The BlackBerry Hub is something like features on other smartphones, including the current generation of BlackBerry devices that feature a unified inbox that keeps email, text messages, twitter notifications and the like in a single folder. But on the current BlackBerry OS 7.1, these duties are split between a folder and a pull-down list, both of which list some of the same things. However, the pull down list, which you get to by touching your finger to a narrow bar at the top of the screen, will now remain open in the background, and you’ll be able to decide what goes there.
When you’re doing something like browsing the Web or reading email, you use a gesture to slide open one side of the screen to reveal the BlackBerry Hub. There you can see relevant emails, meetings, social network messages or whatever you’re looking for. Apparently this can all be organized so that all of the information for an event appears in one spot, eliminating the opening of various apps that you’d normally have to do.
There’s also a similar “Peek” function that will let you look at another screen while you’re doing something else. For example, you can look at a Web page while typing an email. According to Heins, this activity is enhanced by a new browser which RIM is claiming is the fastest in the industry.
The new BlackBerry 10 user interface looks a little more like the Windows Phone tiles than like Apple’s or Android’s icons. On the BlackBerry they’re called frames and it doesn’t appear that you can resize them as you can with Windows Phone. However, the frames do contain active content similar to the Microsoft active tiles. You can move the frames around with those single-finger gestures.
Whether the BlackBerry 10’s user interface is easier or more intuitive than what you’ll find on the iPhone or the Windows Phone remains to be seen since RIM isn’t handing out models to the press. However, I did notice during the demo that it sometimes took a couple of tries to get the screen to respond to gestures, but it’s important to remember that this is alpha hardware. The finished version will surely operate more smoothly.
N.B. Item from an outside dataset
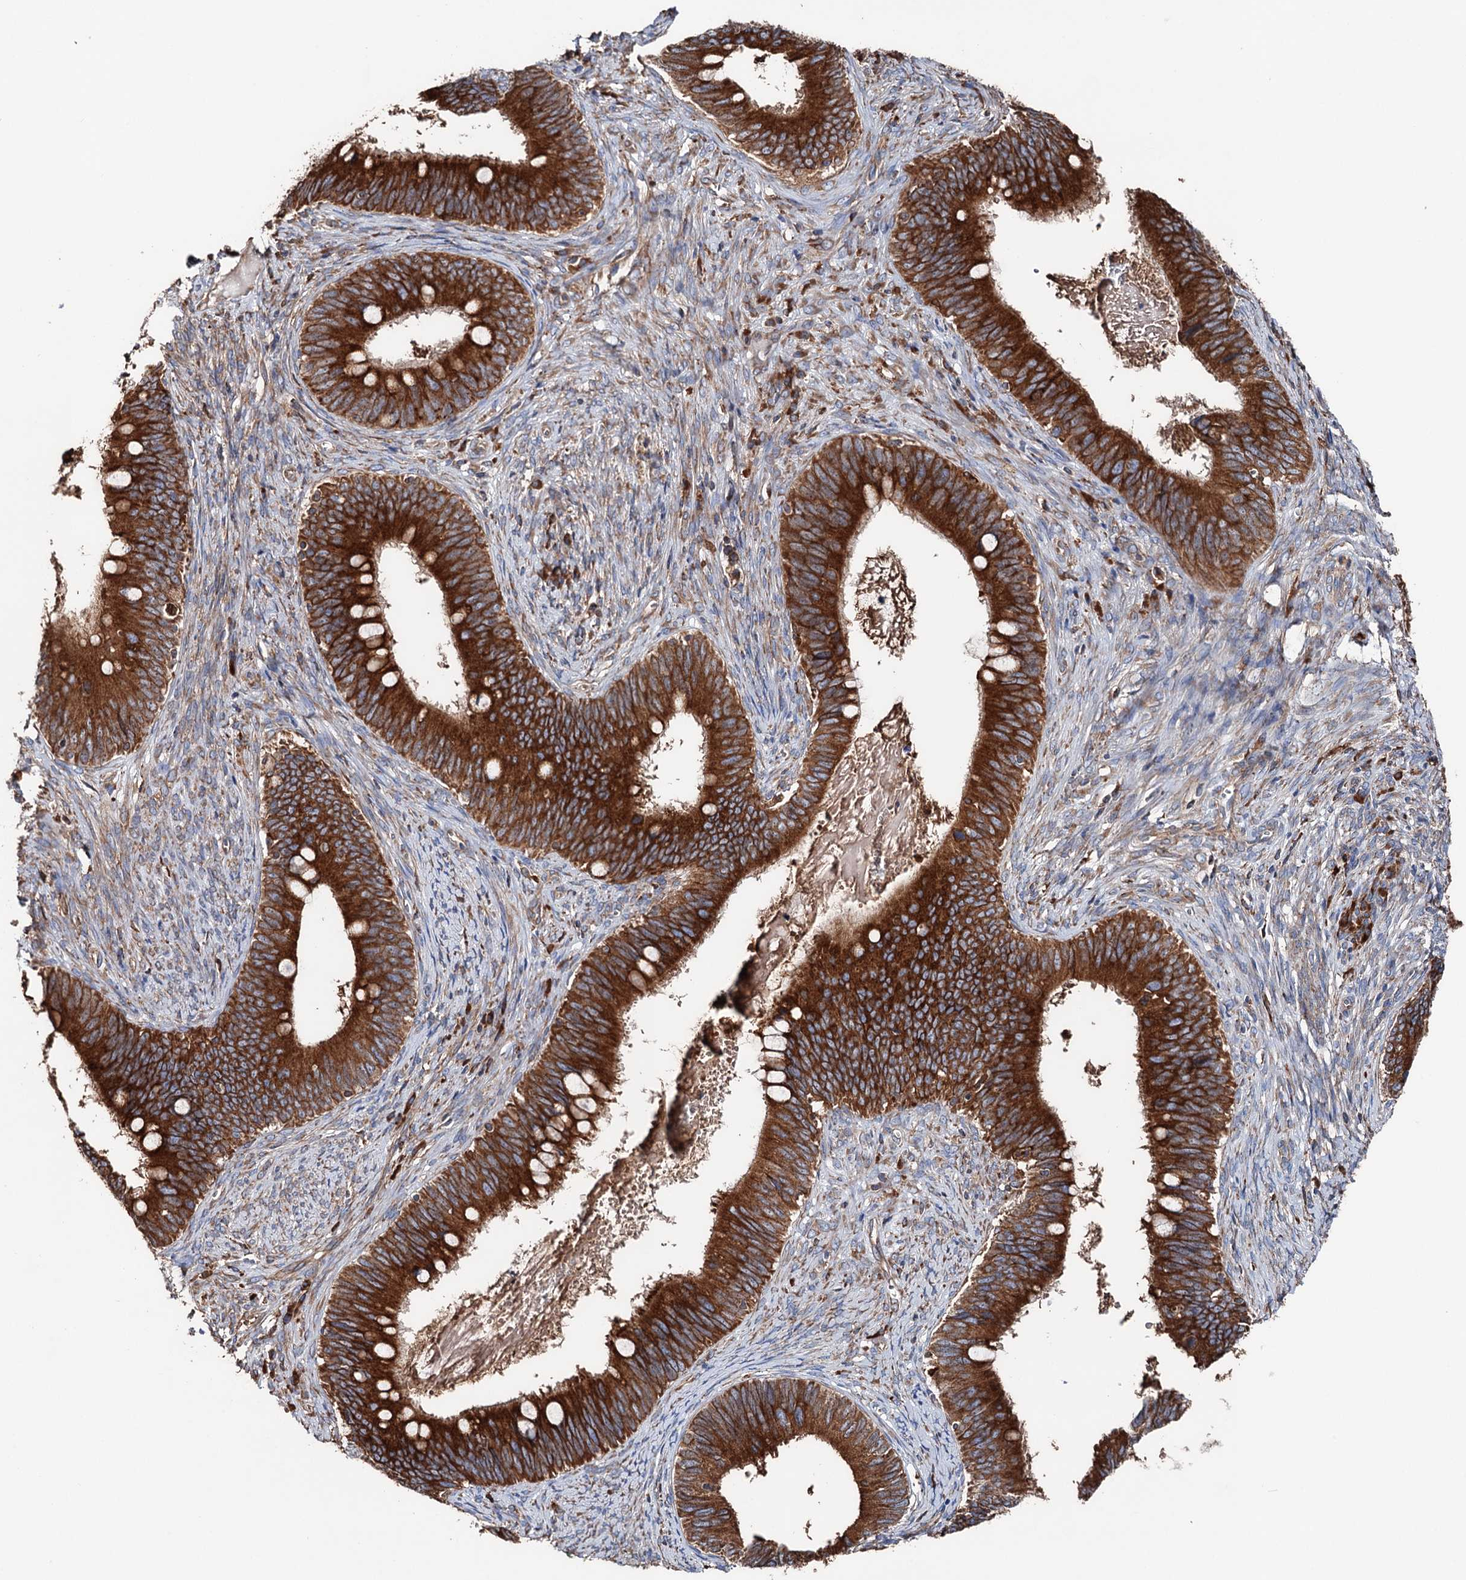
{"staining": {"intensity": "strong", "quantity": ">75%", "location": "cytoplasmic/membranous"}, "tissue": "cervical cancer", "cell_type": "Tumor cells", "image_type": "cancer", "snomed": [{"axis": "morphology", "description": "Adenocarcinoma, NOS"}, {"axis": "topography", "description": "Cervix"}], "caption": "Immunohistochemical staining of human adenocarcinoma (cervical) demonstrates strong cytoplasmic/membranous protein expression in approximately >75% of tumor cells. (IHC, brightfield microscopy, high magnification).", "gene": "ERP29", "patient": {"sex": "female", "age": 42}}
Heins did note a couple of critical facts about BlackBerry and its development world. First, the company is offering a $10,000 bonus to any app developer who gets their BlackBerry 10 app into BlackBerry App World by mid-January and manages to sell just $1,000 worth of apps by the end of the year. Obviously the idea is to get as many apps available as possible by the time BlackBerry 10 launches, with the idea that selling enough to qualify for the bonus will help keep quality up.
The fact that both the BlackBerry 10 device and the BlackBerry PlayBook both run QNX should help encourage developers. But perhaps what’s more important about RIM’s new focus on apps is the understanding of the ecosystem that this demonstrates. A shortage of useful apps kept the PlayBook tablet from being a huge hit, and it has hurt earlier models of BlackBerry devices as well. If RIM can launch the BlackBerry 10 device with hundreds of thousands of apps already available, it’ll do a lot to convince existing customers not to stray to Apple’s iPhone.
Of course, Heins did point out one other benefit that BlackBerry devices bring to the table that Apple does not. The new, thinner, lighter BlackBerry devices will still use the same USB power connectors and the same micro-SIM cards currently in use in most other smartphones. Users won’t have to pay thirty bucks just to buy an adapter to make their accessories work.